My Title clearly indicated my lack of understanding about the core concept for pattern matching - specifically using .HTACCESS to block Bad-Bots from accessing a site, which they do in order to crawl or mirror copy, consequently using up bandwidth.
But my question isn't about .HTACCESS - it's about the obvious ineffectiveness (IMO) of using a long list for searching and matching.
Isn't it far better to Allow a list of positive, as opposed to Match against list of negatives??
1st explanation attempt:
If the User Agent does NOT match one of these Good-Bots, then block.
If the User Agent matches one of these Bad-Bots, then block.
I can't express this idea by formula or algorithm because I don't know how to - assuming it could be, but I suppose if I could express the idea it would be . . .
2nd explanation attempt:
If THIS is NOT 'A' ('A' being a list of positives), then deny.
If THIS is ONE INSTANCE of 'A' ('A' being a list of negatives), then deny.
If THIS is not RED, then deny.
If this is BLUE, YELLOW, GREEN, (i.e. NOT RED), then deny.

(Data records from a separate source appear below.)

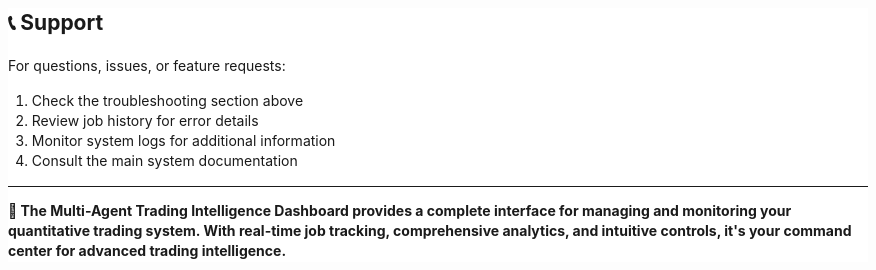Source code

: ## 📞 Support

For questions, issues, or feature requests:
1. Check the troubleshooting section above
2. Review job history for error details
3. Monitor system logs for additional information
4. Consult the main system documentation

---

**🌟 The Multi-Agent Trading Intelligence Dashboard provides a complete interface for managing and monitoring your quantitative trading system. With real-time job tracking, comprehensive analytics, and intuitive controls, it's your command center for advanced trading intelligence.**
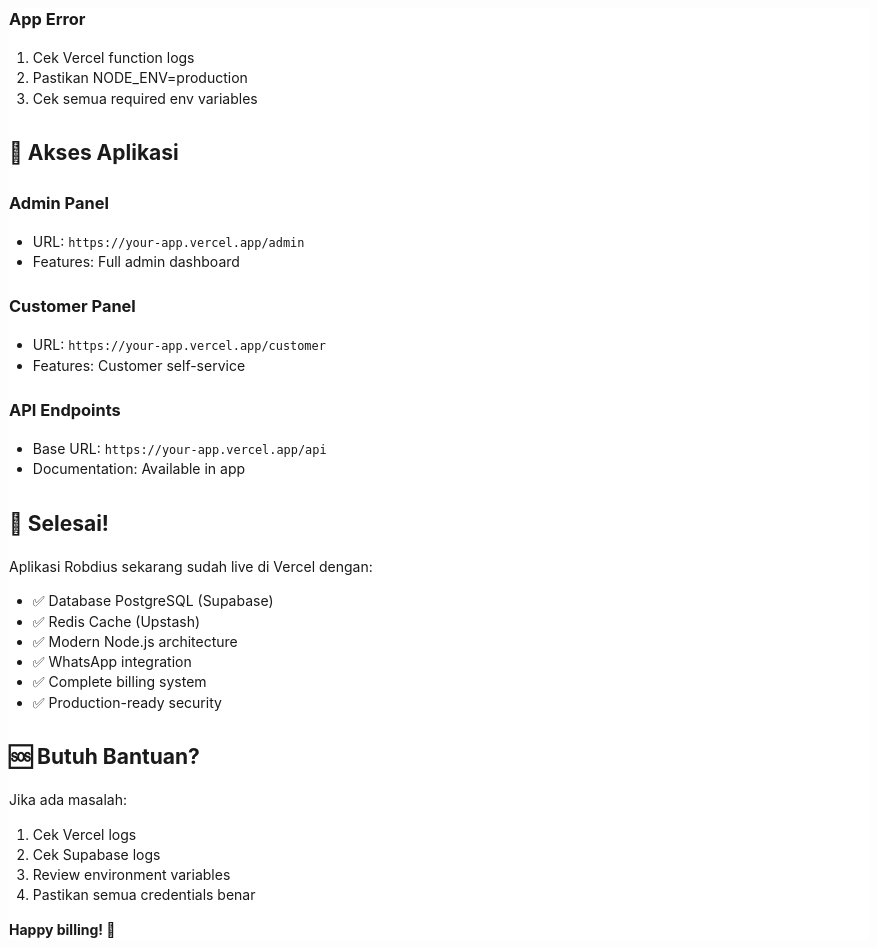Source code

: ### App Error
1. Cek Vercel function logs
2. Pastikan NODE_ENV=production
3. Cek semua required env variables

## 📱 Akses Aplikasi

### Admin Panel
- URL: `https://your-app.vercel.app/admin`
- Features: Full admin dashboard

### Customer Panel
- URL: `https://your-app.vercel.app/customer`
- Features: Customer self-service

### API Endpoints
- Base URL: `https://your-app.vercel.app/api`
- Documentation: Available in app

## 🎉 Selesai!

Aplikasi Robdius sekarang sudah live di Vercel dengan:
- ✅ Database PostgreSQL (Supabase)
- ✅ Redis Cache (Upstash)
- ✅ Modern Node.js architecture
- ✅ WhatsApp integration
- ✅ Complete billing system
- ✅ Production-ready security

## 🆘 Butuh Bantuan?

Jika ada masalah:
1. Cek Vercel logs
2. Cek Supabase logs
3. Review environment variables
4. Pastikan semua credentials benar

**Happy billing! 🎯**
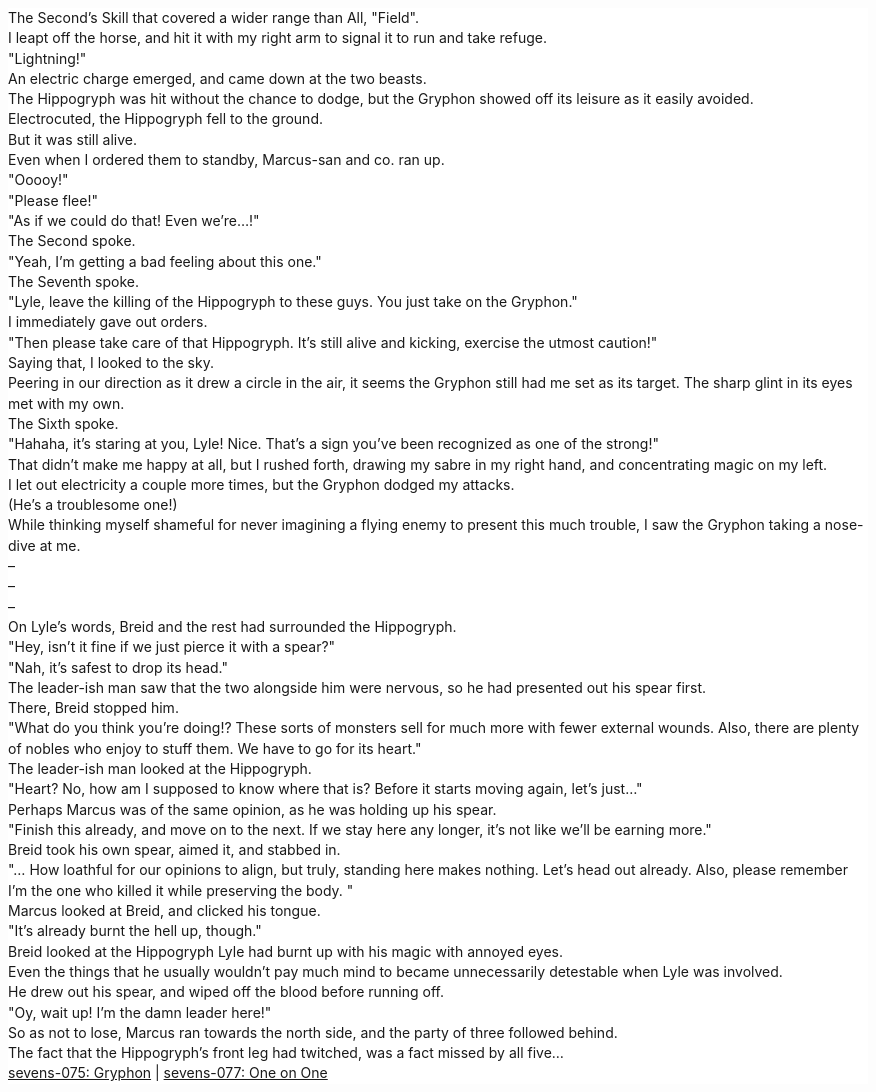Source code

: The Second’s Skill that covered a wider range than All, "Field".<br/>
I leapt off the horse, and hit it with my right arm to signal it to run and take refuge.<br/>
"Lightning!"<br/>
An electric charge emerged, and came down at the two beasts.<br/>
The Hippogryph was hit without the chance to dodge, but the Gryphon showed off its leisure as it easily avoided.<br/>
Electrocuted, the Hippogryph fell to the ground.<br/>
But it was still alive.<br/>
Even when I ordered them to standby, Marcus-san and co. ran up.<br/>
"Ooooy!"<br/>
"Please flee!"<br/>
"As if we could do that! Even we’re…!"<br/>
The Second spoke.<br/>
"Yeah, I’m getting a bad feeling about this one."<br/>
The Seventh spoke.<br/>
"Lyle, leave the killing of the Hippogryph to these guys. You just take on the Gryphon."<br/>
I immediately gave out orders.<br/>
"Then please take care of that Hippogryph. It’s still alive and kicking, exercise the utmost caution!"<br/>
Saying that, I looked to the sky.<br/>
Peering in our direction as it drew a circle in the air, it seems the Gryphon still had me set as its target. The sharp glint in its eyes met with my own.<br/>
The Sixth spoke.<br/>
"Hahaha, it’s staring at you, Lyle! Nice. That’s a sign you’ve been recognized as one of the strong!"<br/>
That didn’t make me happy at all, but I rushed forth, drawing my sabre in my right hand, and concentrating magic on my left.<br/>
I let out electricity a couple more times, but the Gryphon dodged my attacks.<br/>
(He’s a troublesome one!)<br/>
While thinking myself shameful for never imagining a flying enemy to present this much trouble, I saw the Gryphon taking a nose-dive at me.<br/>
–<br/>
–<br/>
–<br/>
On Lyle’s words, Breid and the rest had surrounded the Hippogryph.<br/>
"Hey, isn’t it fine if we just pierce it with a spear?"<br/>
"Nah, it’s safest to drop its head."<br/>
The leader-ish man saw that the two alongside him were nervous, so he had presented out his spear first.<br/>
There, Breid stopped him.<br/>
"What do you think you’re doing!? These sorts of monsters sell for much more with fewer external wounds. Also, there are plenty of nobles who enjoy to stuff them. We have to go for its heart."<br/>
The leader-ish man looked at the Hippogryph.<br/>
"Heart? No, how am I supposed to know where that is? Before it starts moving again, let’s just…"<br/>
Perhaps Marcus was of the same opinion, as he was holding up his spear.<br/>
"Finish this already, and move on to the next. If we stay here any longer, it’s not like we’ll be earning more."<br/>
Breid took his own spear, aimed it, and stabbed in.<br/>
"… How loathful for our opinions to align, but truly, standing here makes nothing. Let’s head out already. Also, please remember I’m the one who killed it while preserving the body. "<br/>
Marcus looked at Breid, and clicked his tongue.<br/>
"It’s already burnt the hell up, though."<br/>
Breid looked at the Hippogryph Lyle had burnt up with his magic with annoyed eyes.<br/>
Even the things that he usually wouldn’t pay much mind to became unnecessarily detestable when Lyle was involved.<br/>
He drew out his spear, and wiped off the blood before running off.<br/>
"Oy, wait up! I’m the damn leader here!"<br/>
So as not to lose, Marcus ran towards the north side, and the party of three followed behind.<br/>
The fact that the Hippogryph’s front leg had twitched, was a fact missed by all five…<br/>
[sevens-075: Gryphon](./sevens-075-gryphon.md) | [sevens-077: One on One](./sevens-077-one-on-one.md) <br/>

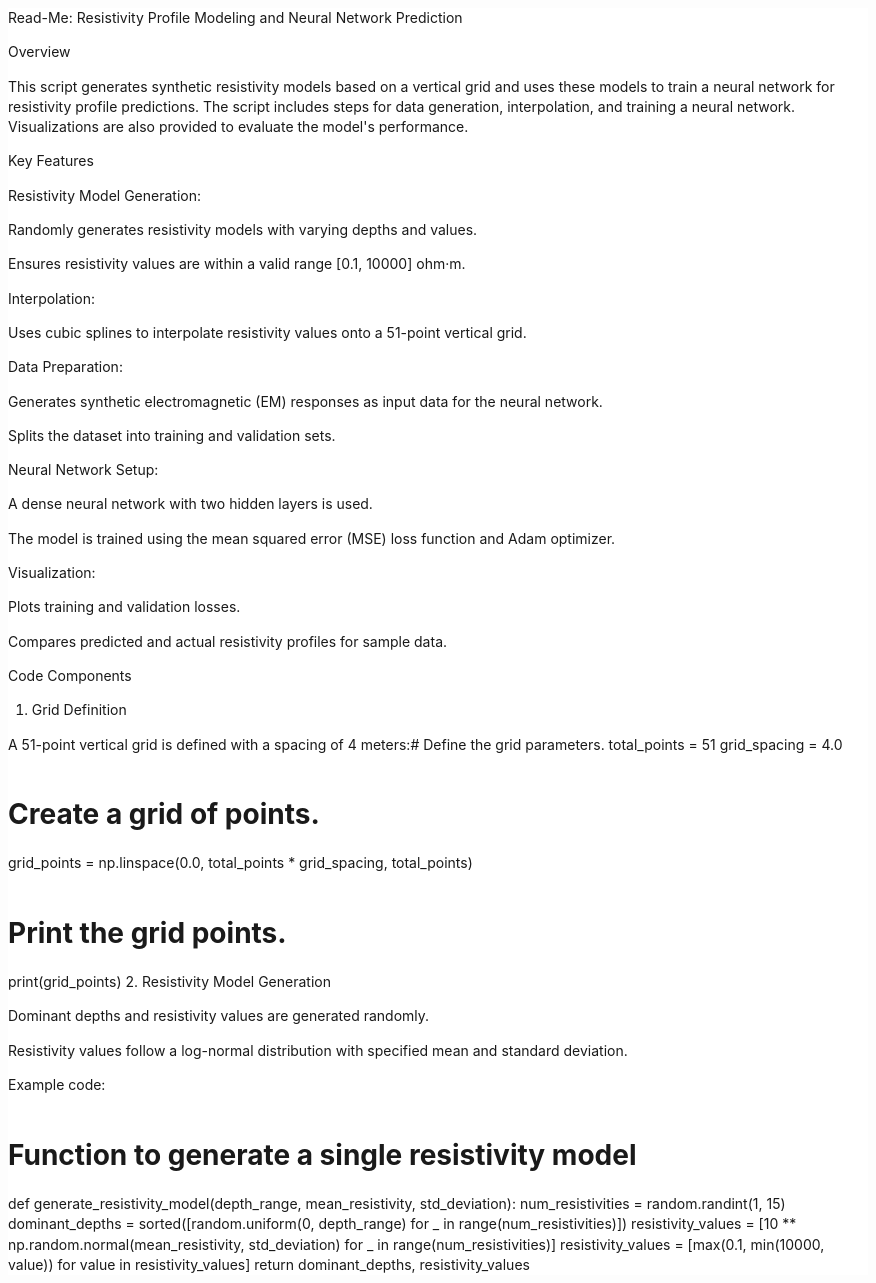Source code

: Read-Me: Resistivity Profile Modeling and Neural Network Prediction

Overview

This script generates synthetic resistivity models based on a vertical grid and uses these models to train a neural network for resistivity profile predictions. The script includes steps for data generation, interpolation, and training a neural network. Visualizations are also provided to evaluate the model's performance.

Key Features

Resistivity Model Generation:

Randomly generates resistivity models with varying depths and values.

Ensures resistivity values are within a valid range [0.1, 10000] ohm·m.

Interpolation:

Uses cubic splines to interpolate resistivity values onto a 51-point vertical grid.

Data Preparation:

Generates synthetic electromagnetic (EM) responses as input data for the neural network.

Splits the dataset into training and validation sets.

Neural Network Setup:

A dense neural network with two hidden layers is used.

The model is trained using the mean squared error (MSE) loss function and Adam optimizer.

Visualization:

Plots training and validation losses.

Compares predicted and actual resistivity profiles for sample data.

Code Components

1. Grid Definition

A 51-point vertical grid is defined with a spacing of 4 meters:# Define the grid parameters.
total_points = 51
grid_spacing = 4.0

# Create a grid of points.
grid_points = np.linspace(0.0, total_points * grid_spacing, total_points)

# Print the grid points.
print(grid_points) 2. Resistivity Model Generation

Dominant depths and resistivity values are generated randomly.

Resistivity values follow a log-normal distribution with specified mean and standard deviation. 

Example code:
# Function to generate a single resistivity model
def generate_resistivity_model(depth_range, mean_resistivity, std_deviation):
    num_resistivities = random.randint(1, 15)
    dominant_depths = sorted([random.uniform(0, depth_range) for _ in range(num_resistivities)])
    resistivity_values = [10 ** np.random.normal(mean_resistivity, std_deviation) for _ in range(num_resistivities)]
    resistivity_values = [max(0.1, min(10000, value)) for value in resistivity_values]
    return dominant_depths, resistivity_values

If this makes sense, why would a web developer use the latter approach if the latter's list is more than the former. Presumably there are less Good-Bots (User Agents) than there are Bad-Bots (ignoring the fact the UA can be forged.)?
Ultimately, wouldn't it be far better to create an index of all common Good-Bots and use this to search and match, rather than list a seemingly and potentially infinite list of Bad-Bots? (Not forgetting the time it would take to update such a list with new Bad-Bots.)
Why search & match for MORE negatives, than search for less positives?